PG: WHAT MADE YOU WANT TO COVER PAPA WAS A ROLLING STONE AND MOTORHEAD'S ACE OF SPADES ON THE ALBUM?

WC: We were actually trying to mimic the Rare Earth version. That was a song that needed a home. I was in Australia a year and a half ago on tour, and I stayed to see the world and we went down to this bar and saw this Dallas Frasca she was the real deal! Jeff Curran was her guitar player. He was this little Angus Young sized guy with a beard and played left handed dyslexic guitar. They were so kind and we connected immediately after the show. Two days later we found ourselves in the studio with them and I picked that song. We got into the studio, we didn't know these guys, we wondered in as a collective and tracked the song. I'm actually singing falsetto on that track, I sound like Curtis Mayfield! (With emulates Curtis singing Move On Up) When I heard her sing, I immediately felt small as a vocalist, because she's fantastic. So I had to do something else, so I started to sing this crazy high vocal, I've never done that before! I had that song in my back pocket for a year, and now we are our own label and our own bosses, we can do what we want to do. I gave it to Dave and said here's this vocal, it's already been mixed, let's do something with it, Dallas Frasca needs to be celebrated and the song needs a home. There's no good reason why that song is there, but I'm glad it is!

PG: THE BAND ARE BEST KNOWN FOR THEIR HITS CATS IN THE CRADLE AND EVERYTHING ABOUT YOU, BUT HOW WOULD YOU LIKE THE BAND TO BE REMEMBERED?

WC: A good rock and roll band!

PG: DID YOU COME FROM A MUSICAL BACKGROUND?

WC: My Mom's a pianist and a singer, but that's not where I was at, but I tortured my Mom as a child! I have art and music in me, but my attention span is not childlike, it's childish. I can't sit down and learn guitar and I know that had I practised an instrument, particularly the piano, then I'd really know what I was doing. But music is within me 100%. I ended up being a singer because I already knew how to talk. I grew up without me Dad around, so my Father figures were Ozzy Osbourne, Rob Halford, Bon Scott, Cat Stevens, Ronnie Van Zant. So I listened to a lot of rock n roll music as a kid. To say I was obsessed wouldn't be an understatement. I was in my room as loud as I could go, like I was possessed, saying 'I'm gonna be in a band! I'm gonna be in a band! I'm going to be a guitar player and tour around the world.' I was crazy.

PG: WHAT FIRST FORMED YOUR LOVE FOR MUSIC?

WC: Jimi Hendrix! He's magical, he's from the source. My room was covered in Jimi Hendrix posters.

PG: ARE YOU WORKING ON ANY PROJECTS OUTSIDE UGLY KID JOE?

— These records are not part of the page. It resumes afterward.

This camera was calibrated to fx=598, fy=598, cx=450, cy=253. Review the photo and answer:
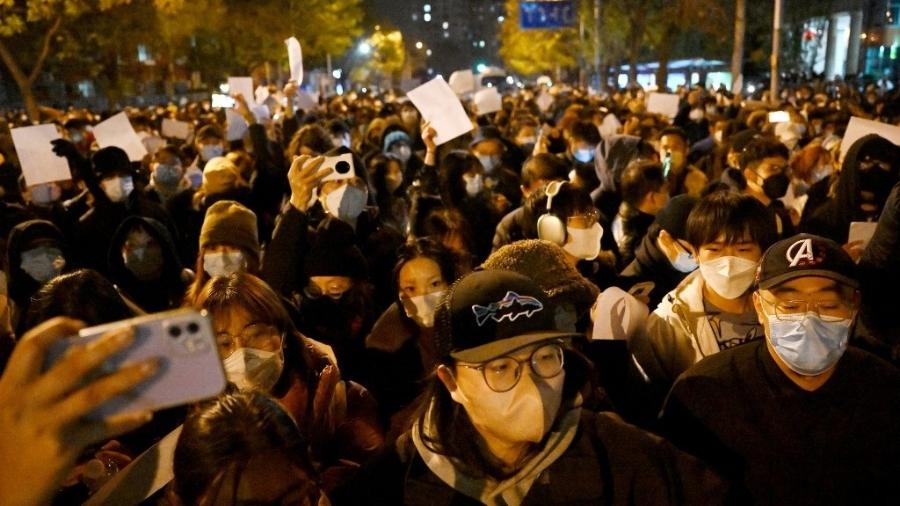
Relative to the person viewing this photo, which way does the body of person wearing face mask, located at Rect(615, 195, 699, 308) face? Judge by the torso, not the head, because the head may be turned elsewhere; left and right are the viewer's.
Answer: facing the viewer and to the right of the viewer

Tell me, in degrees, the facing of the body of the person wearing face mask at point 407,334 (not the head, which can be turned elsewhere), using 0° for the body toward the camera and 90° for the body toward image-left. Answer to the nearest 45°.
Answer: approximately 0°

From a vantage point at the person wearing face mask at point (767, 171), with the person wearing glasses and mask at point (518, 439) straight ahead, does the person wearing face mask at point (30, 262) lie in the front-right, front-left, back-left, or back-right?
front-right

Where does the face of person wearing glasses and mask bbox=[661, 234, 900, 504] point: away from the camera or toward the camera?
toward the camera

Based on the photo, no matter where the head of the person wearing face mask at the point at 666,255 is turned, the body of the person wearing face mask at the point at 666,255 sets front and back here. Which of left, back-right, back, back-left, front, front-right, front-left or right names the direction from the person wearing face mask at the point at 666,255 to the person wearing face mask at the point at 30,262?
back-right

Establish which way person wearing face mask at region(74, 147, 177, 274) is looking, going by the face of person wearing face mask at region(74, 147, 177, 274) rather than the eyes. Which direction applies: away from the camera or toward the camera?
toward the camera

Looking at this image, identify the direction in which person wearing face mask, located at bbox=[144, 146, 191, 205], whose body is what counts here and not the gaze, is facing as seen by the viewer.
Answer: toward the camera

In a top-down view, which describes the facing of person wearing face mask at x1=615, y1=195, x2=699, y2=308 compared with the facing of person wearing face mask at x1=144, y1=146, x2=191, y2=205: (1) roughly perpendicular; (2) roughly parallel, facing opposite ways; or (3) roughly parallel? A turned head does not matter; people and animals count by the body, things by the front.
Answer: roughly parallel

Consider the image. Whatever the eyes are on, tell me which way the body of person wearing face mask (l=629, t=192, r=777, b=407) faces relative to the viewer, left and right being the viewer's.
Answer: facing the viewer

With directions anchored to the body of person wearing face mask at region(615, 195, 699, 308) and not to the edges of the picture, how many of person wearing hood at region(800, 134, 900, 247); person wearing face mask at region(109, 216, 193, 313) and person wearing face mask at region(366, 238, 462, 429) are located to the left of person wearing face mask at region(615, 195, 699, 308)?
1

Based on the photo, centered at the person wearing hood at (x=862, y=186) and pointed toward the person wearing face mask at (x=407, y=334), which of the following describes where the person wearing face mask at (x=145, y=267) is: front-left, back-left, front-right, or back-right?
front-right

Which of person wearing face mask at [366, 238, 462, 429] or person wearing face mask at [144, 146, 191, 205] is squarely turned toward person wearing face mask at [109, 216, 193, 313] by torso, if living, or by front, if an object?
person wearing face mask at [144, 146, 191, 205]

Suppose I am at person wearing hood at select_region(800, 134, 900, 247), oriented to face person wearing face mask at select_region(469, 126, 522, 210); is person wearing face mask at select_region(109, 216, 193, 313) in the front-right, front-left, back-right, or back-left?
front-left

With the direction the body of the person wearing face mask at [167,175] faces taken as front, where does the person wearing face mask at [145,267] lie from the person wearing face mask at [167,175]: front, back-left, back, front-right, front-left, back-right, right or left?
front

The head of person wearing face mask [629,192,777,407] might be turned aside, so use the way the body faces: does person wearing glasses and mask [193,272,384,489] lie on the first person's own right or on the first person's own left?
on the first person's own right

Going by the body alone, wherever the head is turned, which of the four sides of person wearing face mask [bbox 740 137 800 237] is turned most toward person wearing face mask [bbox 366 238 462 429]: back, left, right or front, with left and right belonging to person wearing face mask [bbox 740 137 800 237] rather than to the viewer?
right

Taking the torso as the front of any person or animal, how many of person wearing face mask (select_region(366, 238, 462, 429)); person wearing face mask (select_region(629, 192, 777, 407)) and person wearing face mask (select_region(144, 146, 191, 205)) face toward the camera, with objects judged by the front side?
3

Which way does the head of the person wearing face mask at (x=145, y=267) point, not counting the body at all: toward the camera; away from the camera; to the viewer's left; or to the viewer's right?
toward the camera

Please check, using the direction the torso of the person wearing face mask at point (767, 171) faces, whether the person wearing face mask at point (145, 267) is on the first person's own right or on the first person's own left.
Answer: on the first person's own right
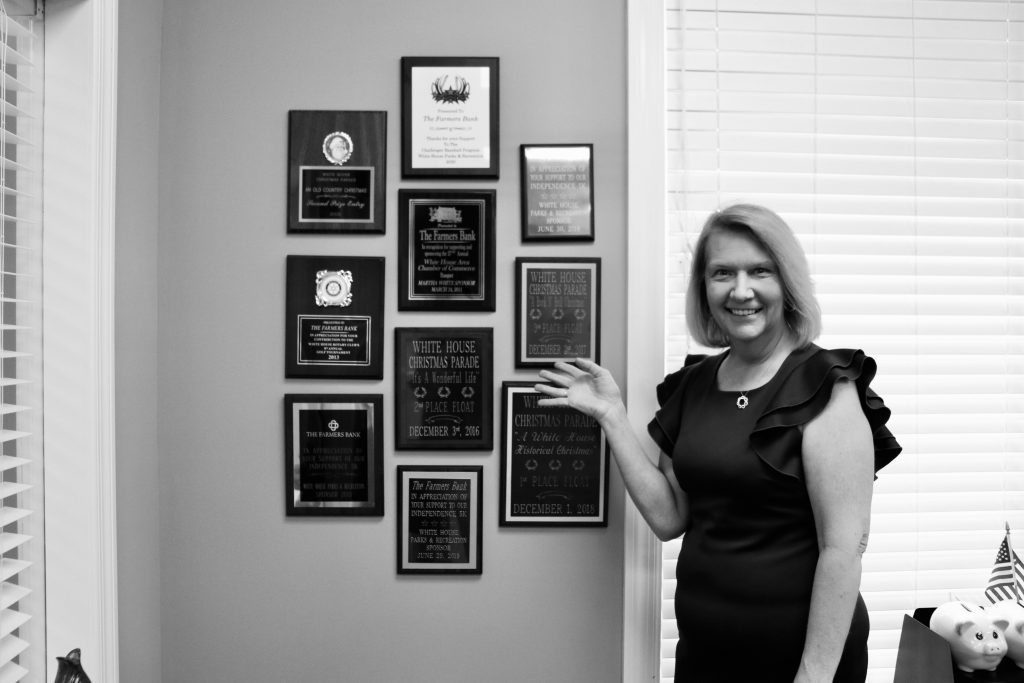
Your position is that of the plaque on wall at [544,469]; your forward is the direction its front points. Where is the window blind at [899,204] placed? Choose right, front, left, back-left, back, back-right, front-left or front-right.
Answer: left

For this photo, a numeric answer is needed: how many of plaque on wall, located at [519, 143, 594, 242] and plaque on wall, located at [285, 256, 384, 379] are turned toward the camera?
2

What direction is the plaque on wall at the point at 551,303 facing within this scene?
toward the camera

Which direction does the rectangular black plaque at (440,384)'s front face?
toward the camera

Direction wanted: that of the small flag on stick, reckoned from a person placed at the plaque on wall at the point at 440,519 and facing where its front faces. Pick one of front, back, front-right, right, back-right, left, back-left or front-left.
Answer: left

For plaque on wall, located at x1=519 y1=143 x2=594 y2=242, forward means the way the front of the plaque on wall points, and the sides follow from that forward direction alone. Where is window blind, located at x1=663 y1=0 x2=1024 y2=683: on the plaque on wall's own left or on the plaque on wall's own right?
on the plaque on wall's own left

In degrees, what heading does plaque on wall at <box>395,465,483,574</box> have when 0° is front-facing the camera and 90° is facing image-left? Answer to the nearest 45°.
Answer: approximately 0°

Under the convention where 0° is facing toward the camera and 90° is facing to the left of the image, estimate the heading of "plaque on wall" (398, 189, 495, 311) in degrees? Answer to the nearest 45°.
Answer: approximately 0°
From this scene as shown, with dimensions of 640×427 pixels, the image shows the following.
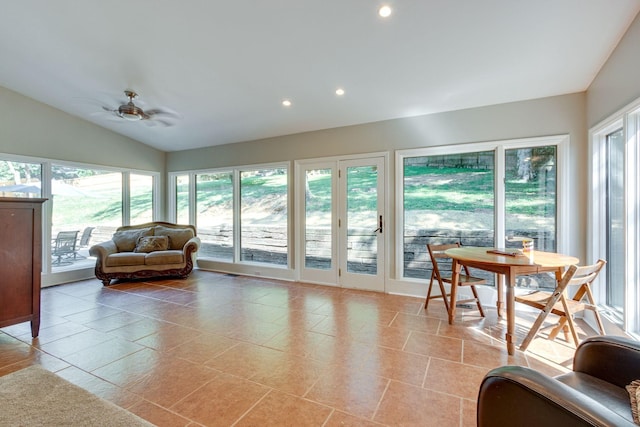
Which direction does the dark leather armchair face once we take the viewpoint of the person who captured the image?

WC: Richards/Crane, that's my other side project and there's a single called Black and White and that features Myles Kennedy and it's really beautiful. I filmed it all in London on the cheap, it's a special video. And that album is out now on the interweb. That's singer/songwriter based stuff, that's a calm record. If you listen to the drumming there are no overhead cymbals, that's based on the Al Green Call Me record, you won't find any overhead cymbals on that you'll just find the vocal shining bright. So check that out.

PG: WHAT'S NEXT?

WC: I'm pretty sure we're going to manifest a summer tour and keep building the fire of this record, throw on some more kindling and see if we can get a big bonfire going!